Freddie Mac recently released the results of its Primary Mortgage Market Survey® (PMMS®), showing average fixed mortgage rates moving lower for the fourth consecutive week with fixed mortgage rates hitting new lows for this year.
“Mortgage rates continued to decline this week as industrial production slipped by 0.6 percent in April, below the market consensus forecast,” says Frank Nothaft, vice president and chief economist, Freddie Mac. “Meanwhile, housing starts jumped 13 percent in April to a seasonally adjusted annual rate of 1,072,000 units, well above expectations.
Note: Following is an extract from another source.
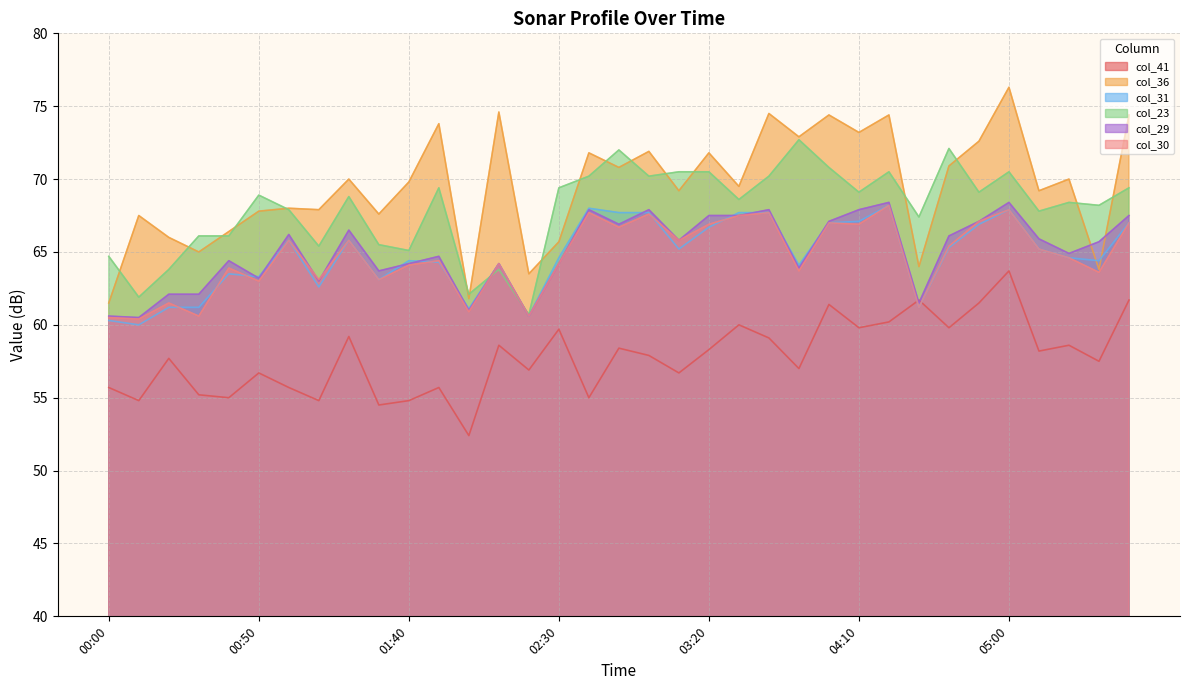

Which label corresponds to the smallest value in the chart?

02:00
Permits rose to a seasonally adjusted annual rate of 1,080,000 in April, also above expectations.”
The 30-year fixed-rate mortgage (FRM) averaged 4.14 percent with an average 0.6 point for the week ending May 22, 2014, down from the previous week when it averaged 4.20 percent. A year ago at this time, the 30-year FRM averaged 3.59 percent.
The 15-year FRM this week averaged 3.25 percent with an average 0.5 point, down from the previous week when it averaged 3.29 percent. A year ago at this time, the 15-year FRM averaged 2.77 percent.
Results show that the 5-year Treasury-indexed hybrid adjustable-rate mortgage (ARM) averaged 2.96 percent this week with an average 0.4 point, down from the previous week when it averaged 3.01 percent. A year ago, the 5-year ARM averaged 2.63 percent.